Single-cell RNA sequencing—or shortly scRNA-seq—is an approach that lets researchers to study the gene expression in an individual cell within a mixed population—the way how all cells live virtually in the tissues of the body.
Close-up of the microfluidics enabling deterministic co-encapsulation of single cells at outstanding efficiencies. Image Credit: Joern Pezoldt (EPFL)
Part of a bigger family of “single-cell sequencing” methods, scRNA-seq includes acquiring the RNA of a single cell and, further multiple molecular conversion reactions, thereby sequencing it. As RNA is the transitional step from gene (DNA) to protein, it offers an indication about which genes in that specific cell are active and inactive.
As scRNA-seq acquired all genes activities in the cell genome—thousands of genes at the same time—it has become the classic standard for outlining phenotypes and cell states. This data type can show rare cell kinds inside a cell population, even those which were never been witnessed before.
Cost and efficiency
However, scRNA-seq is not just limited, as a tool for basic cell biology. It has been extensively adopted in pharmacological and medical research because it is able to identify which cells are dividing in a tissue actively, or which cells are responding to a specific drug or therapy.
These single-cell approaches have transformed our ability to resolve cellular properties across systems. The problem is that they are currently tailored toward large cell inputs.”
Bart Deplancke, Professor, School of Life Sciences, École Polytechnique Fédérale de Lausanne
As scRNA-seq methods need more than a thousand cells for a significant measurement, this is not a trivial issue.
This renders them inefficient and costly when processing small, individual samples such as small tissues or patient biopsies, which tends to be resolved by loading bulk samples, yielding confounded mosaic cell population read-outs.”
Dr Johannes Bues, Researcher, École Polytechnique Fédérale de Lausanne
Dr Bues is a researcher in Deplancke’s Group.
The DisCo solution
Now, Bues, with Marjan Biočanin and Joern Pezoldt, has developed a new approach that enables scRNA-seq to effectively process samples that have fewer cells. The method is named “DisCo” for “deterministic, mRNA-capture bead and cellco-encapsulation dropleting system.” The study was published in the journal Nature Methods.
DisCo employs machine-vision to actively identify cells and acquire them in droplets of beads and oil, unlike conventional single-cell methods that depend on passive cell capture. This method enables for continuous operation and, as well as, renders scaling and serial processing of cell samples—thereby being highly cost efficient.
As demonstrated in the study, DisCo exhibits accurate particle and cell positioning, and manages droplet sorting using combined multilayer and machine-vision microfluidics.
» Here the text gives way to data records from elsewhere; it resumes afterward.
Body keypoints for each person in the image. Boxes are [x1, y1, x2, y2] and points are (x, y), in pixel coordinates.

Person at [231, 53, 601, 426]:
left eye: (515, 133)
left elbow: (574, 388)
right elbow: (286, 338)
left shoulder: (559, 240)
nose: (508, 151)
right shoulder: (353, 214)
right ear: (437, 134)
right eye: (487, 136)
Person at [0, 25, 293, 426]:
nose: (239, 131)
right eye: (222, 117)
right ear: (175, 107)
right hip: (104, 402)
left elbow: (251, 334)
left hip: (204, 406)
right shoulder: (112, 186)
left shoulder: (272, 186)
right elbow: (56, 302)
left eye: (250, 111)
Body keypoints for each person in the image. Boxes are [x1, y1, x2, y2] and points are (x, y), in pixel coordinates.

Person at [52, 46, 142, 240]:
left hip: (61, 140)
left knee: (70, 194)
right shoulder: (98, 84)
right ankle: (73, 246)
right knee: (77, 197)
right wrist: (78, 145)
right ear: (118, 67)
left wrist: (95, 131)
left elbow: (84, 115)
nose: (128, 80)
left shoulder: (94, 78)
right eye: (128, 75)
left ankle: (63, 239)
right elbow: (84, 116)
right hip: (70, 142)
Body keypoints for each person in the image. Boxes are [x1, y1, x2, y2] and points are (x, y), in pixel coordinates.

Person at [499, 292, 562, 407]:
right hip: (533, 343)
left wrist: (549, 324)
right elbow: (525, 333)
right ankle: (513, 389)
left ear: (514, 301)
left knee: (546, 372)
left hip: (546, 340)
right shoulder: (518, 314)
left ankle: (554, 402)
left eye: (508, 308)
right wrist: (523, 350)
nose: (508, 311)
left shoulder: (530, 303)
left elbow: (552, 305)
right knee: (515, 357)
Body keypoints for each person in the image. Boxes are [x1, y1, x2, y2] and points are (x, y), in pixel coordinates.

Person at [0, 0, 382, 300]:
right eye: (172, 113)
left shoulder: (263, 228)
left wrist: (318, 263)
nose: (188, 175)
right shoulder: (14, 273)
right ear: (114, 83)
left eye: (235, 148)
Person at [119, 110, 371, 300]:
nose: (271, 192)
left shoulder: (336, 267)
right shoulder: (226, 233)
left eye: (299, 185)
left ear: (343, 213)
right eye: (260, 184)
These allow for processing of low-input single cell suspensions continuously at great capture efficiency of more than 70% at speeds that can reach 350 cells for an hour.
To showcase DisCo’s unique capabilities further, the scientists experimented it on the tiny chemosensory organs of the fruit fly Drosophila, and also on individual intestinal crypts and organoids. The latter are small tissues cultivated in culture dishes that closely resembles actual organs—a field that EPFL has been spearheading for several years.
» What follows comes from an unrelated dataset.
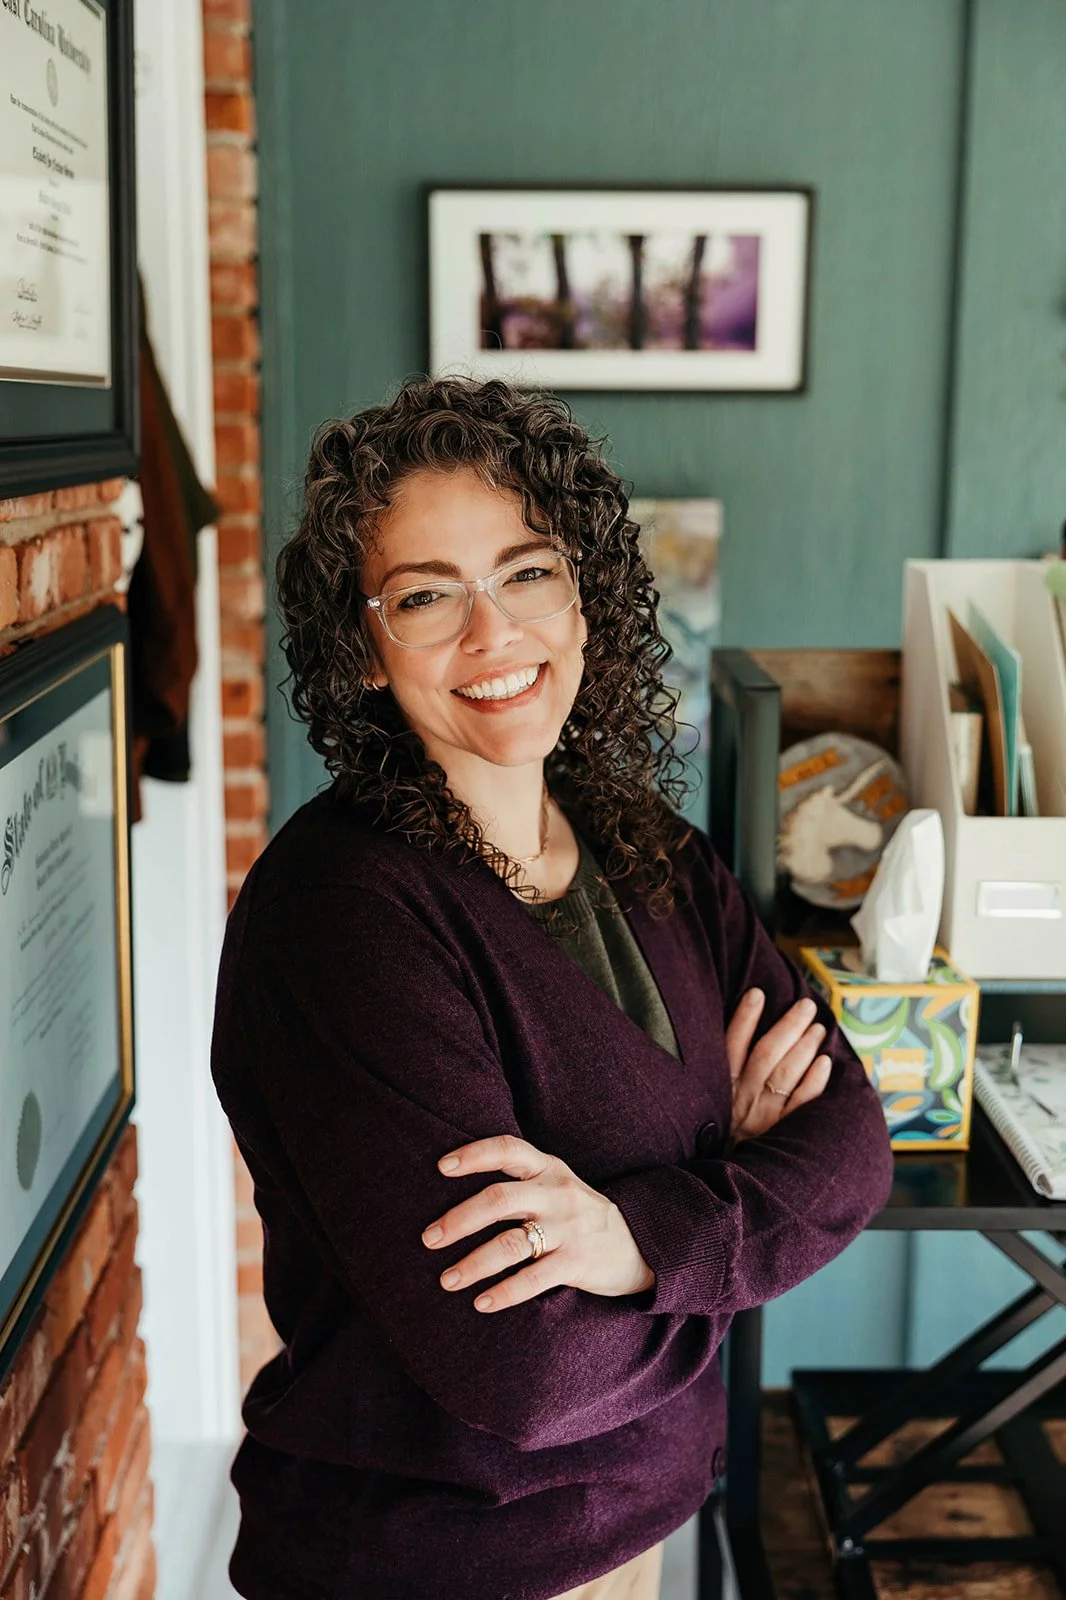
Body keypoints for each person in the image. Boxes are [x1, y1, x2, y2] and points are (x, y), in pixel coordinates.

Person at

The team employed DisCo to examine individual intestinal organoids at various developmental phases. By identifying several different organoid subtypes of which some was never been detected earlier, the technique presented a fascinating picture of heterogeneity in the organoids.
Our work demonstrates the unique ability of DisCo to provide high-resolution snapshots of cellular heterogeneity in small, individual tissues.”
Bart Deplancke, Professor, School of Life Sciences, École Polytechnique Fédérale de Lausanne
Source:
Journal reference:
Bues, J., et al. (2022) Deterministic scRNA-seq captures variation in intestinal crypt and organoid composition. Nature Methods. doi.org/10.1038/s41592-021-01391-1.